While his father returned to England, Herbert remained in India and worked for the Bombay Salt Department which was a government organization responsible for managing the production of salt in the city’s brine wells and salt pans. A notice in the Illustrated Sporting and Dramatic News on 1 April 1916 announced his death and included some details on his sporting endeavours:
On 2 March 1932, Alfred’s only surviving son, Lewis, died in Bombay at the age of 46 of an intestinal obstruction. At the time of his death, he was employed as the Registrar of the Esplanade Police Court and lived at 1 Rehem Mansions in the Apollo Bunder area of Bombay; now known as Wellington Pier, it was the site of the Customs House and was a busy port transporting both passengers and goods. It appears Lewis was aware of the severity of his illness as he wrote his will just one week before he died and appointed Mrs Edna Webster as both the exector and sole beneficiary but her relationship to Lewis is unknown. His estate was valued at less than 5000 rupees which equates to about £55 today.
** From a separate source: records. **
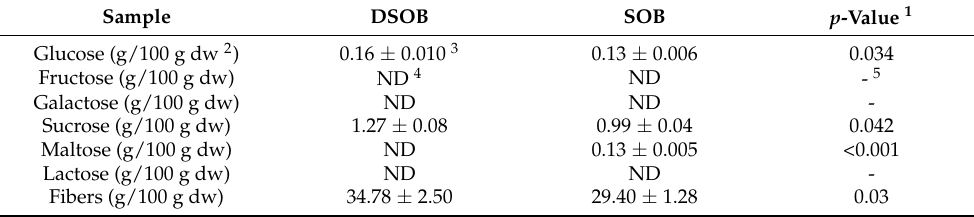
Table 6. The contents of fibers and sugars in defatted seeds of Oenothera biennis (DSOB) and seeds of Oenothera biennis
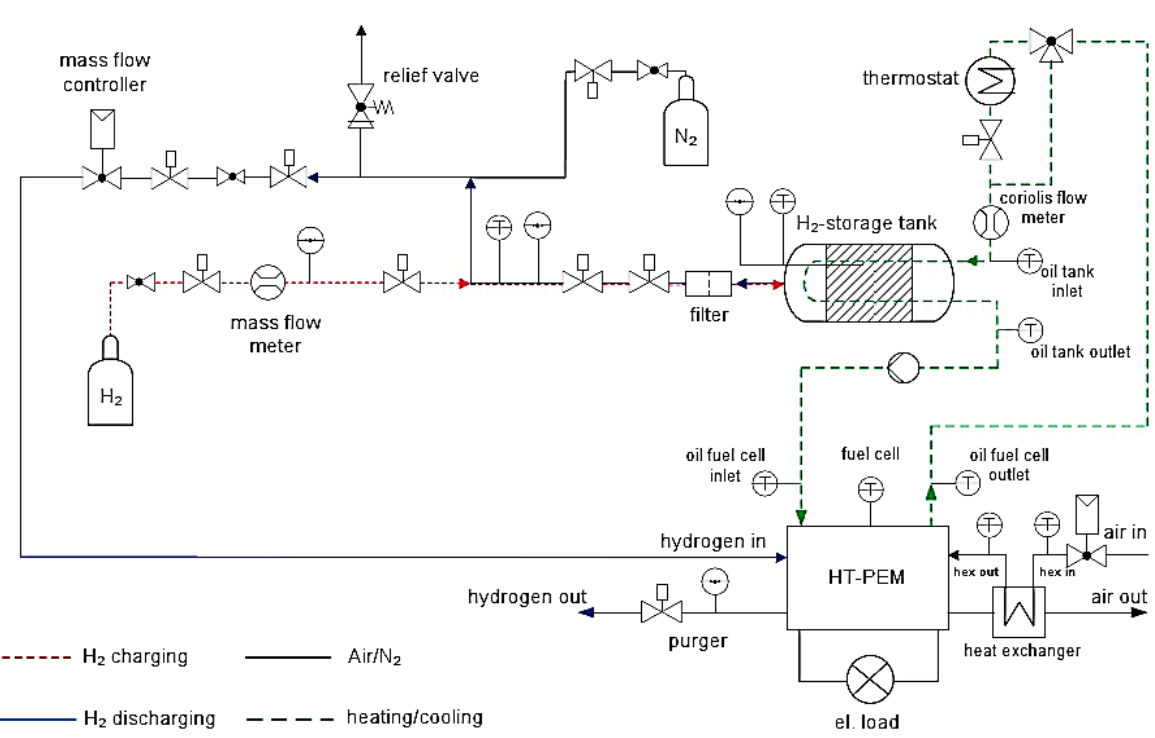
Figure 2. Sketch of the test rig where the storage tank is coupled with high temperature proton exchange membrane (HT-PEM) fuel cell. Reprinted with permission from reference [37]. Copyright 2011 Wiley.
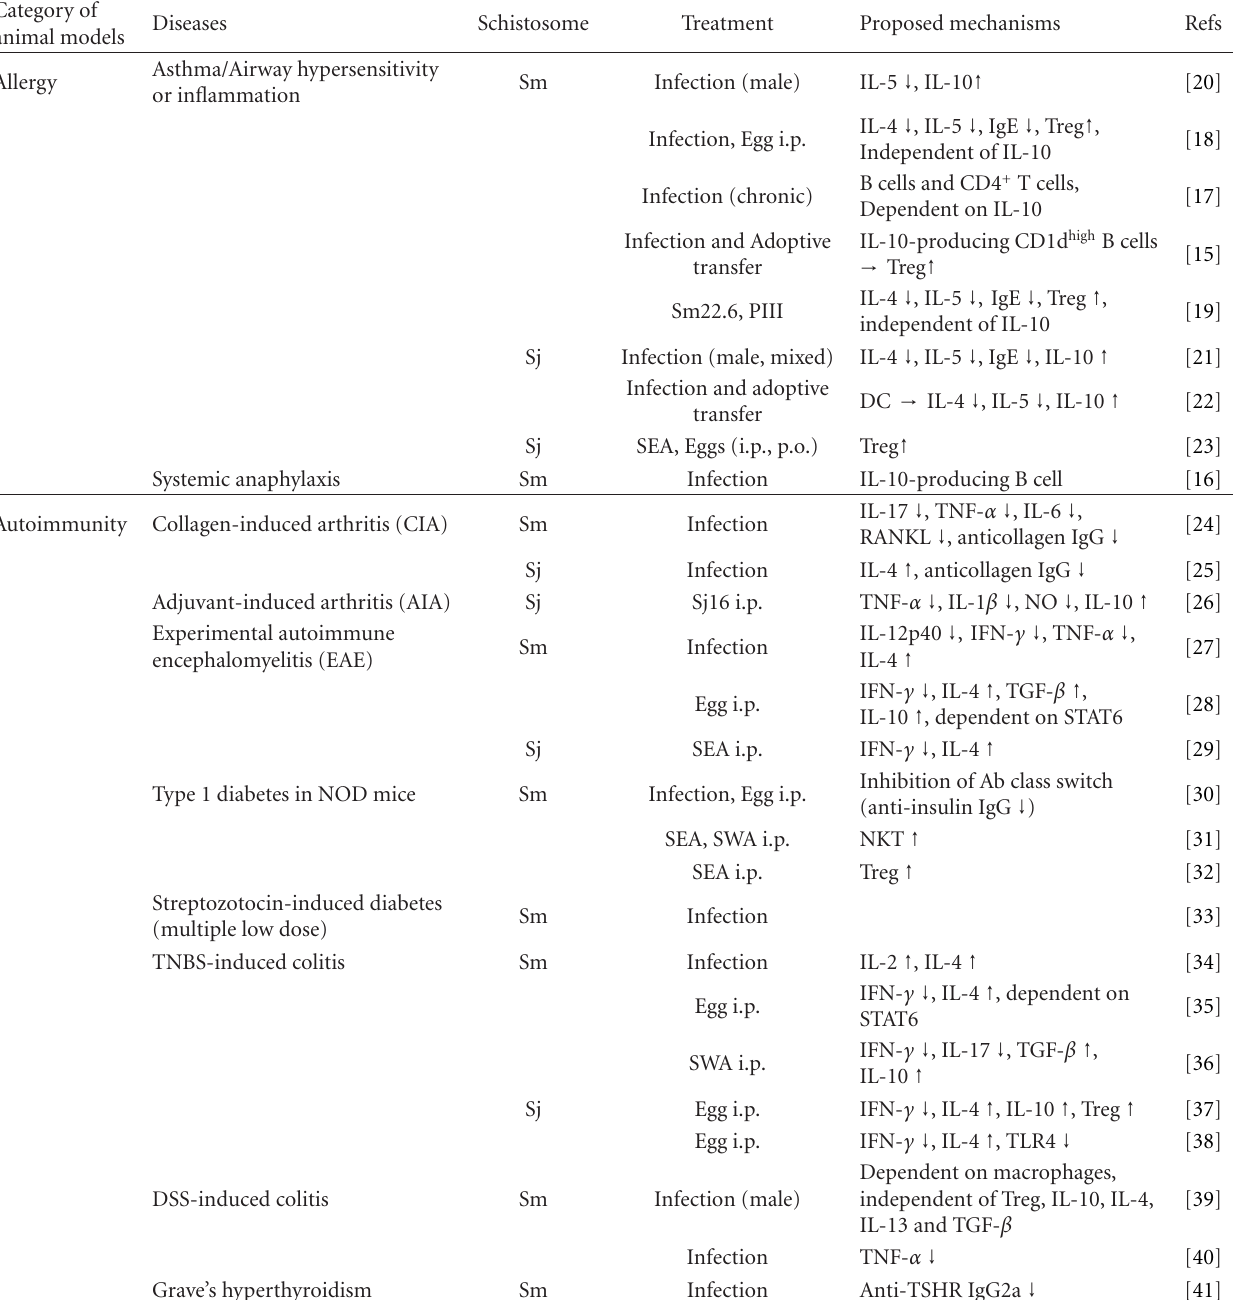
Table 1: Suppressive e ff ects of schistosome on experimental allergy and autoimmunity in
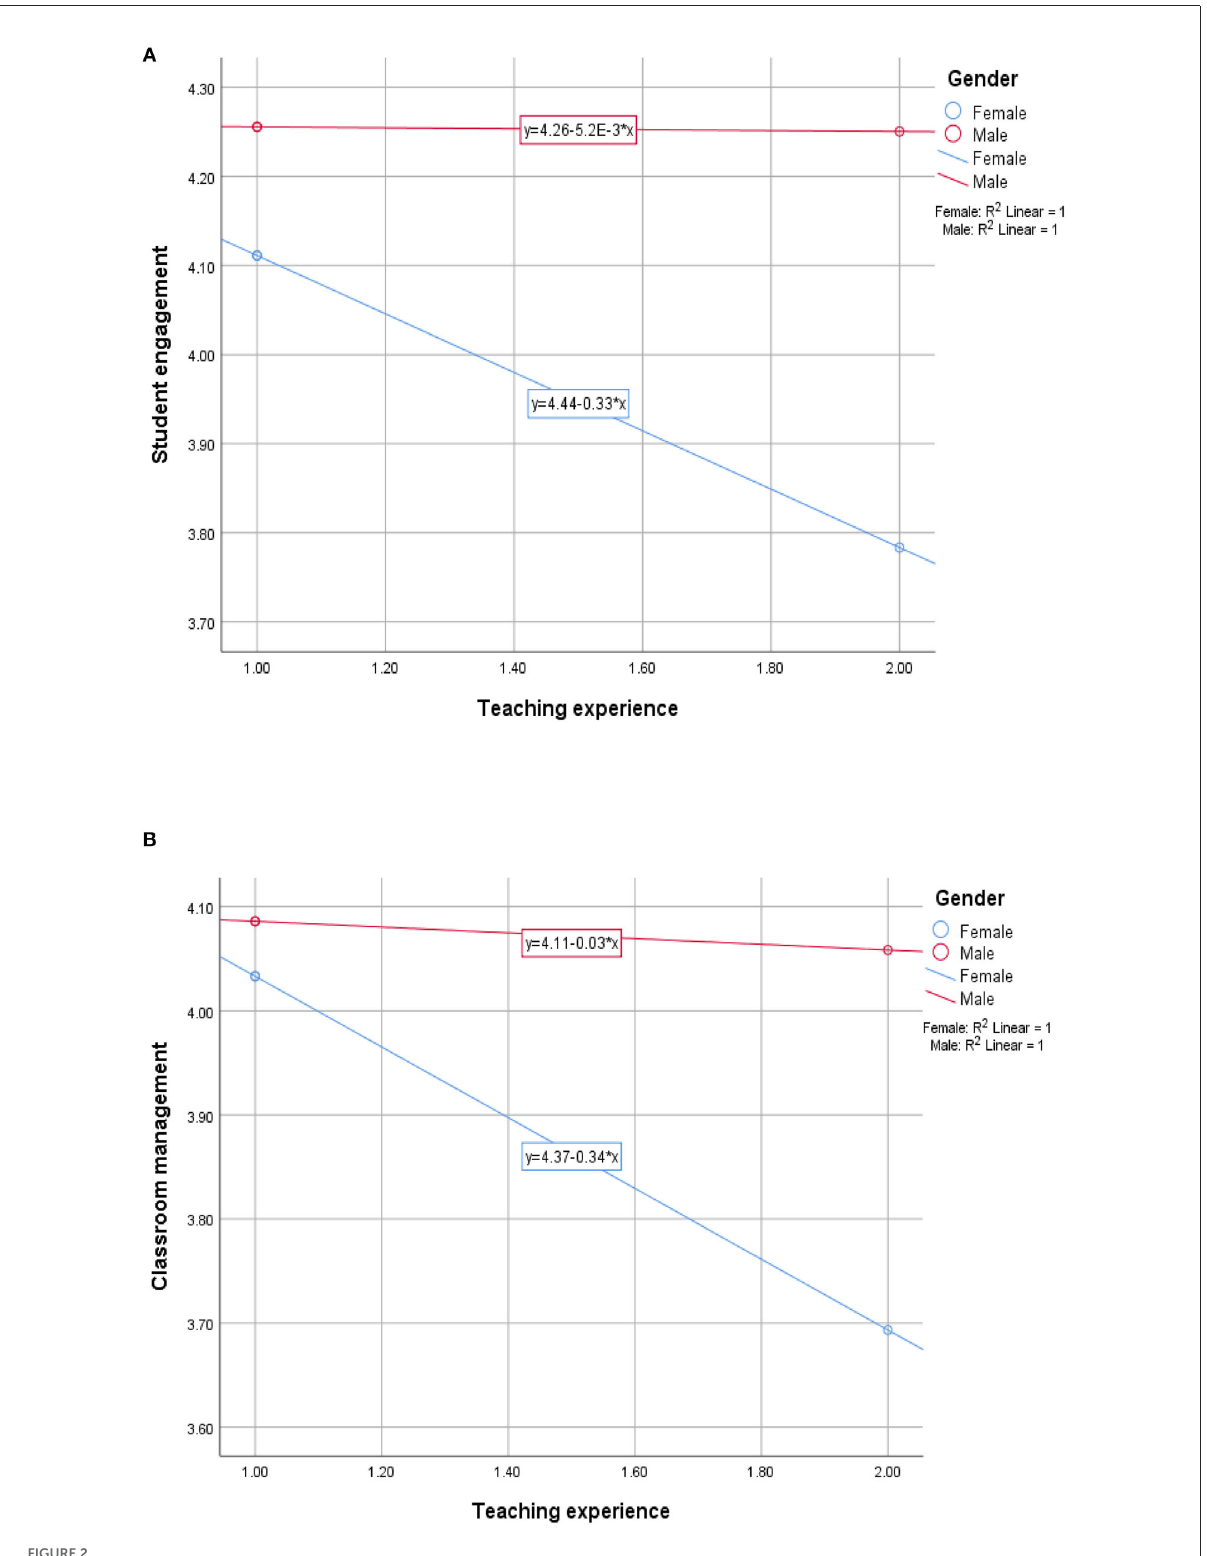
FIGURE2 (A) Moderation effect of gender in the relationship between teaching experience and self-efficacy beliefs in student engagement. (B) Moderation effect of gender in the relationship between teaching experience and self-efficacy beliefs in classroom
In Worthing, Alfred and Mary’s son John was working as a clerk for Lloyd’s Bank when he married Emelene Lane in 1933 and they had one daughter, Jean Patricia, on 23 September 1934. The following year, on 19 October, Mary Acey died at the Worthing Hospital of peritonitis due to an abscess on her appendix. Her funeral was held at the Broadwater Chruch where she was a parishioner and she was buried three days later at Durrington Cemetery. The news of her death published in the Worthing Herald noted that she was ‘well-known and respected by a large circle of friends’.
Alfred died of cancer in Worthing on 17 July 1936 aged 83 years. His will signed twenty five years before his death appointed his wife Mary as the executor and sole beneficiary but his son applied for probate and although the exact disposition of Alfred’s £900 estate is not known, the house in Worthing remained in the family at least until 1976 as it was the last known residence of Alfred’s daughter Violet Mary.
Little is known of Violet’s life but she never married and worked as a governess at least through the 1930s. On several occassions, her employment took her abroad including Aden with the Reid family from November 1937 to May 1938 and on 26 May 1939, she sailed to Gibraltar. At the time, she was staying with her brother and his family at 32 Gharmandean Road in Worthing. Unfortunately, she doesn’t appear in any other records until her death in Worthing on 22 August 1976.
Mildred died on 20 October 1973 and Alfred’s last surviving child, John St Quinton, died in Great Missenden, Bucks in 1996.